BRIEF: Word for word, transcribe the records that follow.

TASK INPUT:
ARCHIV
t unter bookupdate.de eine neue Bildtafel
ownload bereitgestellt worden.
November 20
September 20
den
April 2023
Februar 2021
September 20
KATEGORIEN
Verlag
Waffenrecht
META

REPLY:
ARCHIV
t unter bookupdate.de eine neue Bildtafel
ownload bereitgestellt worden.
November 20
September 20
den
April 2023
Februar 2021
September 20
KATEGORIEN
Verlag
Waffenrecht
META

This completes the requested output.